Vance, TR 2008, 'Effects of UVR on biogenic sulphur production in Antarctic coastal waters', PhD thesis, Southern Cross University, Lismore, NSW.
Copyright TR Vance 2008
The effect atmospheric aerosols have on solar radiation is a significant uncertainty in climate change research. Sulfate aerosols in particular could have a significant mediating effect on the radiative balance of the planet, due to both their light-scattering properties and their effectiveness as cloud condensation nuclei (CCN). The main natural source of sulfate aerosols is the production of dimethylsulfide (DMS) by marine phytoplankton communities. In the Southern Ocean and Antarctica, anthropogenic sulfate contributions are minimal and non-sea-salt sulfate aerosol concentrations are wholly dominated by the seasonal flux of DMS from the ocean. The magnitude of this flux is controlled by Antarctic marine microbial communities.
Ozone depletion is likely to have a significant effect on Antarctic marine microbial communities, and therefore the production of DMS. Given the variability of DMS production from species through to the community level, it is unknown whether enhanced UVR resulting from ozone depletion will increase or decrease DMS production.
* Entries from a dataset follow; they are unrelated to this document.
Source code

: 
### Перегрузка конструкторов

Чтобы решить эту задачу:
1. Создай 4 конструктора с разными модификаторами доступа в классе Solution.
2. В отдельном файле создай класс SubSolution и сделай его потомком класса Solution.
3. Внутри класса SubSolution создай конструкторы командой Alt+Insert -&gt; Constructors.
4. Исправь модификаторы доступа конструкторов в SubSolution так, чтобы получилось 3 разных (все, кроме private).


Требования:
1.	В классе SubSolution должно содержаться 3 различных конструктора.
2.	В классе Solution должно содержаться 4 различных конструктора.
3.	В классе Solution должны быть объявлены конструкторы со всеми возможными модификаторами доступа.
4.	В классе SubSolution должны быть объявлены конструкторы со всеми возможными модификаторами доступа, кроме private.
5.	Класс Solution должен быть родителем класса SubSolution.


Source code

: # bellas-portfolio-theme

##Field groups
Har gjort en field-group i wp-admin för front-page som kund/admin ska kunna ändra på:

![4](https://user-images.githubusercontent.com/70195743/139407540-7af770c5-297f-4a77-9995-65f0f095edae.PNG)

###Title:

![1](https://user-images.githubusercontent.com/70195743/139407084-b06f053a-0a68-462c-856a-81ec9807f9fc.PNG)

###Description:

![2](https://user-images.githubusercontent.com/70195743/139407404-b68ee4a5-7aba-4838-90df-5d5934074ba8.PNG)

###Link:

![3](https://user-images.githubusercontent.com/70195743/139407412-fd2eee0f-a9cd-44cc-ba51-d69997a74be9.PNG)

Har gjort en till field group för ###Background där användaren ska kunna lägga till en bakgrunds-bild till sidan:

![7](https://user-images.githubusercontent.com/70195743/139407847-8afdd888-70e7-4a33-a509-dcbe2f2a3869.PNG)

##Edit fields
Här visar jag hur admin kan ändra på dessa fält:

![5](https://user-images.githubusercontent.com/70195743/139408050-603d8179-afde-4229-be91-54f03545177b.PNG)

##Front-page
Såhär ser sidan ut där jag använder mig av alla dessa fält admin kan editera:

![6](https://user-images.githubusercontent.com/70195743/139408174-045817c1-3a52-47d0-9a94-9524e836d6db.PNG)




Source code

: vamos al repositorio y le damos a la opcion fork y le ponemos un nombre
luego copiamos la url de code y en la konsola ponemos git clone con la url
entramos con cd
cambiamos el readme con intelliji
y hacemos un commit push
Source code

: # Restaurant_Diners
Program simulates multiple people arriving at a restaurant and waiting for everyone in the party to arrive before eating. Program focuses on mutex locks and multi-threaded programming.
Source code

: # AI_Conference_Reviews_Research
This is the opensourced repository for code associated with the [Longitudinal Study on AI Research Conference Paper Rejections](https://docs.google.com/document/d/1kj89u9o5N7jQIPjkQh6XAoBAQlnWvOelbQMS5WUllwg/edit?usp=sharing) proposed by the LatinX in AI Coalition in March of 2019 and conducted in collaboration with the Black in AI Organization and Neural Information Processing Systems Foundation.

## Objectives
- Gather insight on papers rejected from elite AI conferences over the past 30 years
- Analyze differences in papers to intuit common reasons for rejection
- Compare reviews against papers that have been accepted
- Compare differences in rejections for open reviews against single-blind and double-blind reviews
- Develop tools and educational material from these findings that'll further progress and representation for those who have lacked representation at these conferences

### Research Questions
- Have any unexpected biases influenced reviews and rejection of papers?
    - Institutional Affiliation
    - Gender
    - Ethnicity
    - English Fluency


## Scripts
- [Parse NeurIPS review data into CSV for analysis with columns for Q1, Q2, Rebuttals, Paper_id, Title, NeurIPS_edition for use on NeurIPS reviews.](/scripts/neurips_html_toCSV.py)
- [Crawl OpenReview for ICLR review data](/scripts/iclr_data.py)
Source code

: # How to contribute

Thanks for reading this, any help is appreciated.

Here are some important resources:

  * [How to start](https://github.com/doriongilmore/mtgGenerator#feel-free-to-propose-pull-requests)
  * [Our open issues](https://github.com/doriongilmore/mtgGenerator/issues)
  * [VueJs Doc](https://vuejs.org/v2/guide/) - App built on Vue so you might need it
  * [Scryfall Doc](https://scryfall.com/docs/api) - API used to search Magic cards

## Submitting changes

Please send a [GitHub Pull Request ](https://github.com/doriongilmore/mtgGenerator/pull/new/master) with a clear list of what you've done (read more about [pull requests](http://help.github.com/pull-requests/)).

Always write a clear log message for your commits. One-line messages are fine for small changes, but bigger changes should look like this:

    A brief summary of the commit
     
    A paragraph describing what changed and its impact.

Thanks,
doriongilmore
This study investigated the effects of natural solar radiation on Antarctic marinenmicrobial communities using long-term (two-week) incubations at Davis Station, Antarctica. These experiments resulted in a number of findings. Firstly, rapid sea-ice break-up may be a major contributor to DMS release, as dimethylsulfoniopropionate (DMSP - the precursor to DMS) increased substantially (by up to 100×) and rapidly when the microbial communities were subjected to surface irradiances while still acclimated to sub-ice light. Indeed, light-induced stress had a far greater effect on DMSP production than UVR-induced changes to community composition. Secondly, turnover rates of DMS and DMSP were very rapid in all our experiments. Thus the net changes in DMS and DMSP concentrations calculated in the incubations were a fraction of the gross production and consumption occurring. These findings have major implications for estimations of seasonal Antarctic production of DMS, given the magnitude and speed of both the stress-induced DMSP production response, and the turnover rates observed.